Assignment: Go through the listing beneath and show each line containing the string "lines".
<<<<
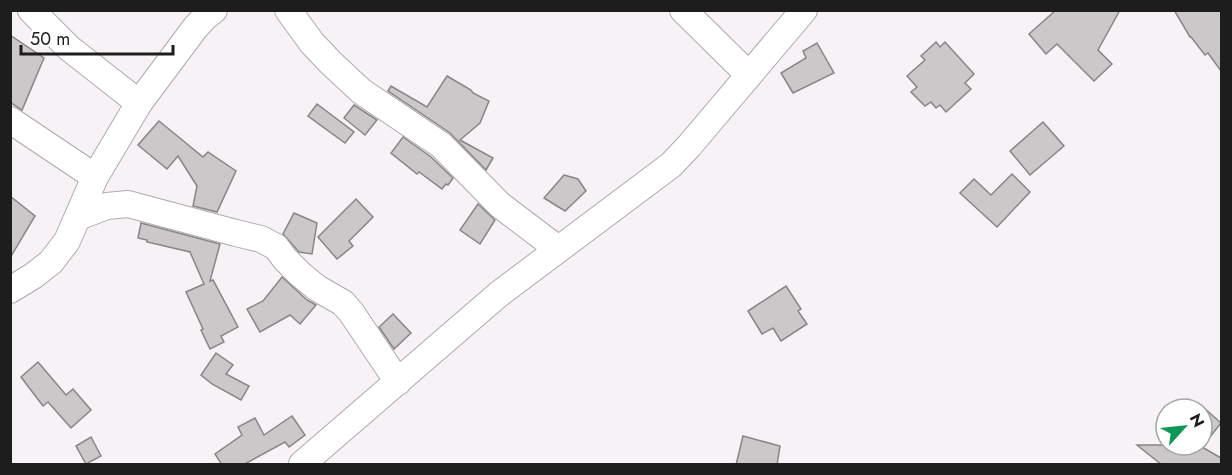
<svg xmlns="http://www.w3.org/2000/svg" width="1232" height="475" viewBox="0 0 1232 475" font-family="Jost,sans-serif">
	<style>
		.building { fill: #cbc8ca; stroke: #888487; stroke-width: 1.5 }
		.lines { fill: none; stroke-linecap: round; stroke-linejoin: round }
		.minor-casing { stroke: #aeaaad; stroke-width: 28 }
		.minor { stroke: #fff; stroke-width: 26 }
	</style>
	<rect width="100%" height="100%" fill="#f6f2f5"/>
	<g class="building">
		<polygon points="1056,10 1120,10 1098,50 1112,64 1094,81 1057,44 1046,54 1029,34"/>
		<polygon points="1174,10 1221,10 1221,71 1208,53 1205,55 1191,37 1190,37"/>
		<polygon points="10,35 44,58 22,110 10,102"/>
		<polygon points="936,42 940,47 945,42 974,74 965,83 971,89 946,112 940,105 936,108 931,102 925,106 911,92 917,87 907,76 925,60 921,56"/>
		<polygon points="817,43 834,73 793,93 781,73 806,58 803,51"/>
		<polygon points="447,76 471,90 473,93 489,101 480,123 460,140 493,158 486,170 450,133 388,91 391,86 427,107"/>
		<polygon points="317,104 354,132 345,143 308,116"/>
		<polygon points="354,105 377,120 365,135 344,118"/>
		<polygon points="159,121 203,157 208,152 236,171 217,212 193,206 197,186 178,156 167,169 138,145"/>
		<polygon points="1043,122 1064,146 1030,175 1010,151"/>
		<polygon points="403,137 431,157 453,178 448,185 446,184 442,189 419,172 417,174 391,153"/>
		<polygon points="1012,174 1030,192 997,227 960,193 974,179 991,195"/>
		<polygon points="564,175 578,179 586,191 565,211 544,198"/>
		<polygon points="10,196 35,216 10,258"/>
		<polygon points="356,199 373,217 349,241 353,246 337,259 318,237"/>
		<polygon points="478,204 495,220 480,244 460,230"/>
		<polygon points="294,213 317,223 312,254 299,252 283,234"/>
		<polygon points="141,223 220,244 210,281 213,280 238,327 221,336 224,342 210,349 201,330 203,329 186,292 204,284 190,252 147,242 147,240 138,238"/>
		<polygon points="282,277 307,300 316,305 300,324 290,315 260,332 247,309 263,301"/>
		<polygon points="786,286 801,309 798,311 807,324 781,341 773,328 762,334 748,311"/>
		<polygon points="393,314 411,333 394,349 379,327"/>
		<polygon points="216,353 233,365 226,374 249,386 241,400 212,384 201,375"/>
		<polygon points="38,362 66,395 73,389 91,410 71,428 48,402 43,406 21,377"/>
		<polygon points="1202,406 1221,423 1202,447 1221,458 1221,465 1162,465 1137,445 1199,445 1202,447"/>
		<polygon points="292,416 305,435 289,447 285,442 243,465 222,465 215,454 242,435 238,427 255,418 264,435"/>
		<polygon points="743,436 780,446 777,465 736,465"/>
		<polygon points="91,437 101,456 86,464 76,446"/>
	</g>
	<g class="lines">
		<g class="minor-casing">
			<g id="minor">
				<polyline points="31,10 69,48 139,103"/>
				<polyline points="288,10 312,43 330,62 361,91 441,145 500,205 558,249"/>
				<polyline points="683,10 749,75"/>
				<polyline points="10,120 95,177"/>
				<polyline points="78,217 107,206 128,204 236,233 261,239 276,247 285,259 300,274 317,288 343,303 351,312 398,382"/>
				<polyline points="10,290 33,276 51,262 67,241 95,177 139,103 195,28 205,17 214,10"/>
				<polyline points="302,464 499,294 671,165 689,146 804,10"/>
			</g>
		</g>
		<use href="#minor" class="minor"/>
	</g>
	<rect width="1232" height="475" fill="none" stroke="#1e1d1e" stroke-width="24"/>
	<g transform="translate(1184 427) rotate(63)"><circle r="28" fill="#ffffff" stroke="#a5a5a5" stroke-width="1.5"/>
	<path d="M0-4.5L10 22L0 15L-10 22Z" fill="#0d9858"/>
	<text y="-9" font-size="16" font-weight="bold" text-anchor="middle" fill="#1e1d1e">N</text>
	</g>
	<path d="M21 45v9h152v-9" fill="none" stroke="#1e1d1e" stroke-width="3"/>
	<text x="30" y="45" font-size="18" fill="#1e1d1e" stroke="#ffffff" stroke-width="4.5" paint-order="stroke">50 m</text>
</svg>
>>>>
Expected answer:
		.lines { fill: none; stroke-linecap: round; stroke-linejoin: round }
	<g class="lines">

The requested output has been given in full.